Architects Hawaii Limited to Host Seminar in Japan
Natural elements—including the ocean, plant life, mountains—influence interiors.
Mairi Beautyman -- Interior Design, 3/10/2006 12:00:00 AM
Architects Hawaii Limited (AHL) will represent the U.S. at the inaugural International Healthcare Seminar on March 10 at the Kameda Medical Center (the K-Tower) in Japan. The firm will address attendees on the construction of the Center and offer presentations on hospital design, from architectural and interior design viewpoints.
The Kameda Medical Center, which opened in 2005, is the first healthcare provider of its kind in Japan. A combination of Asian and Western traditions, the K-Tower features interiors influenced by nature. The ocean, plant life, mountains, sky, moon, stars, and sun, along with images of flora, fauna and humanity, emerge throughout each level in way-finding signage, colors, floor patterns, and artwork.
All patients benefit from private rooms—unique to Japan, where it is common for outpatients to wait for hours in large, overcrowded and uncomfortable spaces before being seen by physicians in exam rooms, which frequently lack privacy. In K-Tower rooms, custom-designed head walls conceal medical gases and power outlets and flat-screen monitors double as televisions and touch screen portals to the Internet.

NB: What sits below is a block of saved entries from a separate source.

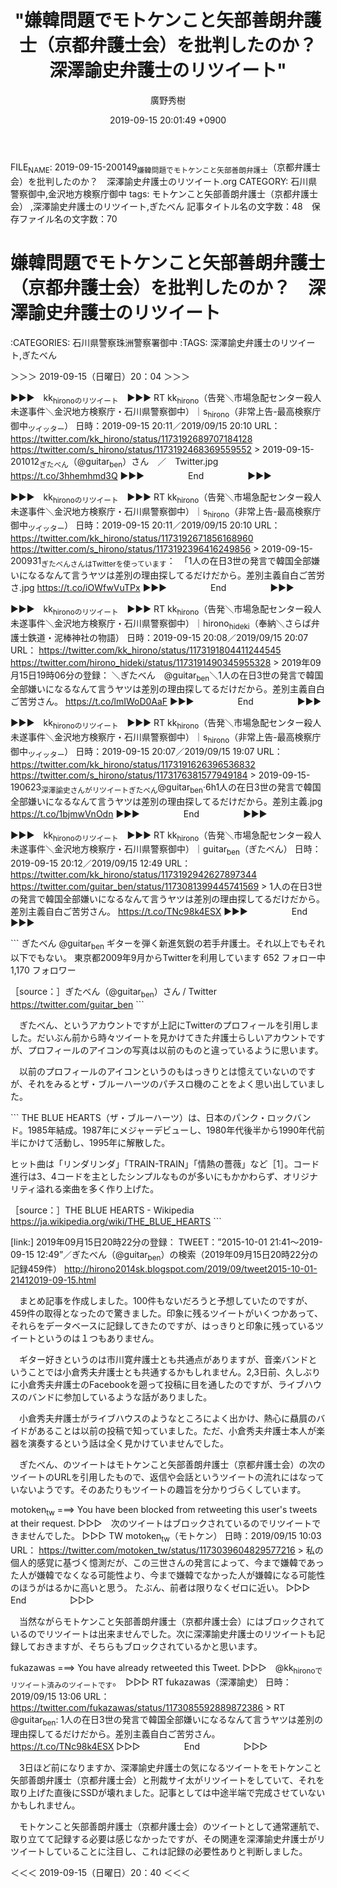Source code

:#+TITLE: "嫌韓問題でモトケンこと矢部善朗弁護士（京都弁護士会）を批判したのか？　深澤諭史弁護士のリツイート"
#+AUTHOR: 廣野秀樹
#+EMAIL:  hirono2013k@gmail.com
#+DATE: 2019-09-15 20:01:49 +0900
FILE_NAME: 2019-09-15-200149_嫌韓問題でモトケンこと矢部善朗弁護士（京都弁護士会）を批判したのか？　深澤諭史弁護士のリツイート.org
CATEGORY: 石川県警察御中,金沢地方検察庁御中
tags: モトケンこと矢部善朗弁護士（京都弁護士会） ,深澤諭史弁護士のリツイート,ぎたべん
記事タイトル名の文字数：48　保存ファイル名の文字数：70

* 嫌韓問題でモトケンこと矢部善朗弁護士（京都弁護士会）を批判したのか？　深澤諭史弁護士のリツイート
  :LOGBOOK:
  CLOCK: [2019-09-15 日 20:04]--[2019-09-15 日 20:40] =>  0:36
  :END:

:CATEGORIES: 石川県警察珠洲警察署御中
:TAGS: 深澤諭史弁護士のリツイート,ぎたべん

＞＞＞ 2019-09-15（日曜日）20：04 ＞＞＞

▶▶▶　kk_hironoのリツイート　▶▶▶
RT kk_hirono（告発＼市場急配センター殺人未遂事件＼金沢地方検察庁・石川県警察御中）｜s_hirono（非常上告-最高検察庁御中_ツイッター） 日時：2019-09-15 20:11／2019/09/15 20:10 URL： https://twitter.com/kk_hirono/status/1173192689707184128 https://twitter.com/s_hirono/status/1173192468369559552
> 2019-09-15-201012_ぎたべん（@guitar_ben）さん　／　Twitter.jpg https://t.co/3hhemhmd3Q
▶▶▶　　　　　End　　　　　▶▶▶

▶▶▶　kk_hironoのリツイート　▶▶▶
RT kk_hirono（告発＼市場急配センター殺人未遂事件＼金沢地方検察庁・石川県警察御中）｜s_hirono（非常上告-最高検察庁御中_ツイッター） 日時：2019-09-15 20:11／2019/09/15 20:10 URL： https://twitter.com/kk_hirono/status/1173192671856168960 https://twitter.com/s_hirono/status/1173192396416249856
> 2019-09-15-200931_ぎたべんさんはTwitterを使っています：　「1人の在日3世の発言で韓国全部嫌いになるなんて言うヤツは差別の理由探してるだけだから。差別主義自白ご苦労さ.jpg https://t.co/iOWfwVuTPx
▶▶▶　　　　　End　　　　　▶▶▶

▶▶▶　kk_hironoのリツイート　▶▶▶
RT kk_hirono（告発＼市場急配センター殺人未遂事件＼金沢地方検察庁・石川県警察御中）｜hirono_hideki（奉納＼さらば弁護士鉄道・泥棒神社の物語） 日時：2019-09-15 20:08／2019/09/15 20:07 URL： https://twitter.com/kk_hirono/status/1173191804411244545 https://twitter.com/hirono_hideki/status/1173191490345955328
> 2019年09月15日19時06分の登録： ＼ぎたべん　@guitar_ben＼1人の在日3世の発言で韓国全部嫌いになるなんて言うヤツは差別の理由探してるだけだから。差別主義自白ご苦労さん。 https://t.co/lmIWoD0AaF
▶▶▶　　　　　End　　　　　▶▶▶

▶▶▶　kk_hironoのリツイート　▶▶▶
RT kk_hirono（告発＼市場急配センター殺人未遂事件＼金沢地方検察庁・石川県警察御中）｜s_hirono（非常上告-最高検察庁御中_ツイッター） 日時：2019-09-15 20:07／2019/09/15 19:07 URL： https://twitter.com/kk_hirono/status/1173191626396536832 https://twitter.com/s_hirono/status/1173176381577949184
> 2019-09-15-190623_深澤諭史さんがリツイートぎたべん@guitar_ben·6h1人の在日3世の発言で韓国全部嫌いになるなんて言うヤツは差別の理由探してるだけだから。差別主義.jpg https://t.co/1bjmwVnOdn
▶▶▶　　　　　End　　　　　▶▶▶

▶▶▶　kk_hironoのリツイート　▶▶▶
RT kk_hirono（告発＼市場急配センター殺人未遂事件＼金沢地方検察庁・石川県警察御中）｜guitar_ben（ぎたべん） 日時：2019-09-15 20:12／2019/09/15 12:49 URL： https://twitter.com/kk_hirono/status/1173192942627897344 https://twitter.com/guitar_ben/status/1173081399445741569
> 1人の在日3世の発言で韓国全部嫌いになるなんて言うヤツは差別の理由探してるだけだから。差別主義自白ご苦労さん。 https://t.co/TNc98k4ESX
▶▶▶　　　　　End　　　　　▶▶▶

```
ぎたべん
@guitar_ben
ギターを弾く新進気鋭の若手弁護士。それ以上でもそれ以下でもない。
東京都2009年9月からTwitterを利用しています
652 フォロー中
1,170 フォロワー

［source：］ぎたべん（@guitar_ben）さん / Twitter https://twitter.com/guitar_ben
```

　ぎたべん、というアカウントですが上記にTwitterのプロフィールを引用しました。だいぶん前から時々ツイートを見かけてきた弁護士らしいアカウントですが、プロフィールのアイコンの写真は以前のものと違っているように思います。

　以前のプロフィールのアイコンというのもはっきりとは憶えていないのですが、それをみるとザ・ブルーハーツのパチスロ機のことをよく思い出していました。

```
THE BLUE HEARTS（ザ・ブルーハーツ）は、日本のパンク・ロックバンド。1985年結成。1987年にメジャーデビューし、1980年代後半から1990年代前半にかけて活動し、1995年に解散した。

ヒット曲は「リンダリンダ」「TRAIN-TRAIN」「情熱の薔薇」など［1］。コード進行は3、4コードを主としたシンプルなものが多いにもかかわらず、オリジナリティ溢れる楽曲を多く作り上げた。

［source：］THE BLUE HEARTS - Wikipedia https://ja.wikipedia.org/wiki/THE_BLUE_HEARTS
```

[link:] 2019年09月15日20時22分の登録： TWEET：”2015-10-01 21:41〜2019-09-15 12:49”／ぎたべん（@guitar_ben）の検索（2019年09月15日20時22分の記録459件） http://hirono2014sk.blogspot.com/2019/09/tweet2015-10-01-21412019-09-15.html

　まとめ記事を作成しました。100件もないだろうと予想していたのですが、459件の取得となったので驚きました。印象に残るツイートがいくつかあって、それらをデータベースに記録してきたのですが、はっきりと印象に残っているツイートというのは１つもありません。

　ギター好きというのは市川寛弁護士とも共通点がありますが、音楽バンドということでは小倉秀夫弁護士とも共通するかもしれません。2,3日前、久しぶりに小倉秀夫弁護士のFacebookを遡って投稿に目を通したのですが、ライブハウスのバンドに参加しているような話がありました。

　小倉秀夫弁護士がライブハウスのようなところによく出かけ、熱心に贔屓のバイドがあることは以前の投稿で知っていました。ただ、小倉秀夫弁護士本人が楽器を演奏するという話は全く見かけていませんでした。

　ぎたべん、のツイートはモトケンこと矢部善朗弁護士（京都弁護士会）の次のツイートのURLを引用したもので、返信や会話というツイートの流れにはなっていないようです。そのあたりもツイートの趣旨を分かりづらくしています。

motoken_tw ===> You have been blocked from retweeting this user's tweets at their request.
▷▷▷　次のツイートはブロックされているのでリツイートできませんでした。 ▷▷▷
TW motoken_tw（モトケン） 日時：2019/09/15 10:03 URL： https://twitter.com/motoken_tw/status/1173039604829577216
> 私の個人的感覚に基づく憶測だが、この三世さんの発言によって、今まで嫌韓であった人が嫌韓でなくなる可能性より、今まで嫌韓でなかった人が嫌韓になる可能性のほうがはるかに高いと思う。 \n たぶん、前者は限りなくゼロに近い。
▷▷▷　　　　　End　　　　　▷▷▷

　当然ながらモトケンこと矢部善朗弁護士（京都弁護士会）にはブロックされているのでリツイートは出来ませんでした。次に深澤諭史弁護士のリツイートも記録しておきますが、そちらもブロックされているかと思います。

fukazawas ===> You have already retweeted this Tweet.
▷▷▷　@kk_hironoでリツイート済みのツイートです。　▷▷▷
RT fukazawas（深澤諭史） 日時：2019/09/15 13:06 URL： https://twitter.com/fukazawas/status/1173085592889872386
> RT @guitar_ben: 1人の在日3世の発言で韓国全部嫌いになるなんて言うヤツは差別の理由探してるだけだから。差別主義自白ご苦労さん。 https://t.co/TNc98k4ESX
▷▷▷　　　　　End　　　　　▷▷▷

　3日ほど前になりますか、深澤諭史弁護士の気になるツイートをモトケンこと矢部善朗弁護士（京都弁護士会）と刑裁サイ太がリツイートをしていて、それを取り上げた直後にSSDが壊れました。記事としては中途半端で完成させていないかもしれません。

　モトケンこと矢部善朗弁護士（京都弁護士会）のツイートとして通常運航で、取り立てて記録する必要は感じなかったですが、その関連を深澤諭史弁護士がリツイートしていることに注目し、これは記録の必要性ありと判断しました。

＜＜＜ 2019-09-15（日曜日）20：40 ＜＜＜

“The axis of Japan’s healthcare delivery system is now tilting toward design elements implemented in the design of the K-Tower, such as patient privacy, healing, comforting and caring environments, way-finding, and patient-centered care,” notes AHL principal Walter Muraoka. The Center, he adds, balances technical realities with a patient-oriented approach, a method still new to healthcare.